Ken Bynum, Give Thanks for the Trees
November/December 2013
Ugh, I said the B-word. Batteries are truly awful to work with and the technology hasn’t changed much since 1915.
Dan Fink, Bring Renewables to Your Homestead
Ever so slowly, Beth and Roland began to understand why they had not been able to escape the dark labyrinth they were living in. They were chained there by government programs. The only way out was to break the chains and make a run for it. They knew this was it. The last chance for them and the family they loved. This was more than a leap of faith. This was blind hope.
Jerri Cook, The Family That Homesteading Saved
January/February 2014
A lot of people think our life is very quaint and simple. Some of the people I know from high school tell me that I’m living their dream—having kids and farming. The dream and the reality are probably very different.
Schuyler Gail, Making a Small Farm Work
I paced around, distracting Misery while Rachel snatched each of the babies and put them in the back of the truck. Once again, they shrieked and squealed, urging their mother to come up into the back of the truck with Rachel, but we managed to secure all of the piglets before Misery turned us into chop suey.
Kevin G. Summers, Misery Loves Company
March/April, 2015
GRIEF IS A PRIVILEGE—a privilege of having loved so much. A lot of grief came to me all at once and I hope I bore it gracefully. Now my heart is healing with the help of family, nicer weather, and a new dog.
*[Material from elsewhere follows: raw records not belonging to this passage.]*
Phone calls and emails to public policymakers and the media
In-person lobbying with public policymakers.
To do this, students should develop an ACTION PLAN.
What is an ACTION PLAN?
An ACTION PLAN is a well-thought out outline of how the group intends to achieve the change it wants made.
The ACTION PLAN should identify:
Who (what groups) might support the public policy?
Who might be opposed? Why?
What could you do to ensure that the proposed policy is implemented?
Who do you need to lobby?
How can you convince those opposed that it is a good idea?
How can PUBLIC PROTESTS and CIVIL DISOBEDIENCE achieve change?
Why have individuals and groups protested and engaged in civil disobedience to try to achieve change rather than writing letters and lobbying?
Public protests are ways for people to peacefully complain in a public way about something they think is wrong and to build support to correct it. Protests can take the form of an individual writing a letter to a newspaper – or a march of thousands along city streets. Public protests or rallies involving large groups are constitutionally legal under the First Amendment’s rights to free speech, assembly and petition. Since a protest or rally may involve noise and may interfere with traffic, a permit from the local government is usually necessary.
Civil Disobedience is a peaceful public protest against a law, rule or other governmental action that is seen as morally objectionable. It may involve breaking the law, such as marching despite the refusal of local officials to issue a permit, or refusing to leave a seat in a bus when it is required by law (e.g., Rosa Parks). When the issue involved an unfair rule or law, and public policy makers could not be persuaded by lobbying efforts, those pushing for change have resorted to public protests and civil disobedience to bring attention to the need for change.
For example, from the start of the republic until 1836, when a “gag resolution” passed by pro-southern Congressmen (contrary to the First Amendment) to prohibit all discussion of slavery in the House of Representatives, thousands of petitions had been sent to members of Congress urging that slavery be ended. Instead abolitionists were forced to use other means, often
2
Nancy Roberts, The Circle of Life
January/February 2016
Like so many boys do, I turned into a man and met a girl. Laura Harper was everything I ever dreamed in a person. She was smart, kind, honest, funny and absolutely beautiful. When I wasn’t pursuing trout on the Neshannock, I was after her. Slowly and unexpectedly, a shift began. The kid who attended classes around fishing in high school and scheduled college courses around angling had suddenly surfaced for air.
Marshall Nych, Casting Our Lot in Life
From all of us at Countryside Publications, we want to say thank you for a century of success.